Task directions:
Give back, character for character, the line that includes "Document page, 1275x1650 pixels." and all lines beneath it in the data.

Page layout parsing data:

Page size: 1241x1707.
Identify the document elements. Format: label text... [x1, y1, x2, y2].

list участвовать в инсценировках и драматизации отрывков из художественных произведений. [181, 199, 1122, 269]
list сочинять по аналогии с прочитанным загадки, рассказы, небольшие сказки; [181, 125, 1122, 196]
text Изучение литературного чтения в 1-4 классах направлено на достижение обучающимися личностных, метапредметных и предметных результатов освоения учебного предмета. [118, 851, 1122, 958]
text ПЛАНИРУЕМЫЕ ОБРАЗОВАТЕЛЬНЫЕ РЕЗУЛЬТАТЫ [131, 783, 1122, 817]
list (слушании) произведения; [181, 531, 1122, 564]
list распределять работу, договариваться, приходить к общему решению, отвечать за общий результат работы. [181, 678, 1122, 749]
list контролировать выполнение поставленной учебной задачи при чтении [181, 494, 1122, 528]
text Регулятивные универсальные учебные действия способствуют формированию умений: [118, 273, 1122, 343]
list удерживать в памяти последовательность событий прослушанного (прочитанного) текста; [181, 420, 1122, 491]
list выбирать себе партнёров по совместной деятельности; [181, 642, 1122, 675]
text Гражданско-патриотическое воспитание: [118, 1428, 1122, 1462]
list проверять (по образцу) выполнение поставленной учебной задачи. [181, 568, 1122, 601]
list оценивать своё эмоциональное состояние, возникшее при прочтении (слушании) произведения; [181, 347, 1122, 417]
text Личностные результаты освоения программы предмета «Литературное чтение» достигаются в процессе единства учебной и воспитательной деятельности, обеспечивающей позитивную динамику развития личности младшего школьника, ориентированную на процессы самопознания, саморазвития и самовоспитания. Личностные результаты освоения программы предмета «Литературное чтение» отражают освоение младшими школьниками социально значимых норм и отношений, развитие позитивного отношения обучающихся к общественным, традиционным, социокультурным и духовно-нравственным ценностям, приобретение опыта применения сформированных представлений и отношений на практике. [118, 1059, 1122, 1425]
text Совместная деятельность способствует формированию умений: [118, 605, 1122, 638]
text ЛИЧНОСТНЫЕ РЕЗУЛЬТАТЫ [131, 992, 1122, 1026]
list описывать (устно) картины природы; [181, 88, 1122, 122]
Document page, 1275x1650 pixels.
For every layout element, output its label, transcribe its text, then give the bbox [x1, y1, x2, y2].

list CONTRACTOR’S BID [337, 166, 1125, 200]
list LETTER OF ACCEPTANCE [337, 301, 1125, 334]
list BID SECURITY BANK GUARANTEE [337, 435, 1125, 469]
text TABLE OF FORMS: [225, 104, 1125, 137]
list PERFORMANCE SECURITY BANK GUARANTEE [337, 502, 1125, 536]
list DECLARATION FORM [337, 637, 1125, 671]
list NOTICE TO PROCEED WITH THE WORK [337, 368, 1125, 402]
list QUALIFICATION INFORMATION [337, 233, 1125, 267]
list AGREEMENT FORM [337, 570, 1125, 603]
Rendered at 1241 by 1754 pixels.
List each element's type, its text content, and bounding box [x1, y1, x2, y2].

Result of this task:
Document page, 1275x1650 pixels.
For every layout element, output its label, transcribe its text, then give the bbox [x1, y1, x2, y2].

list CONTRACTOR’S BID [337, 166, 1125, 200]
list LETTER OF ACCEPTANCE [337, 301, 1125, 334]
list BID SECURITY BANK GUARANTEE [337, 435, 1125, 469]
text TABLE OF FORMS: [225, 104, 1125, 137]
list PERFORMANCE SECURITY BANK GUARANTEE [337, 502, 1125, 536]
list DECLARATION FORM [337, 637, 1125, 671]
list NOTICE TO PROCEED WITH THE WORK [337, 368, 1125, 402]
list QUALIFICATION INFORMATION [337, 233, 1125, 267]
list AGREEMENT FORM [337, 570, 1125, 603]
Rendered at 1241 by 1754 pixels.
List each element's type, its text content, and bounding box [x1, y1, x2, y2].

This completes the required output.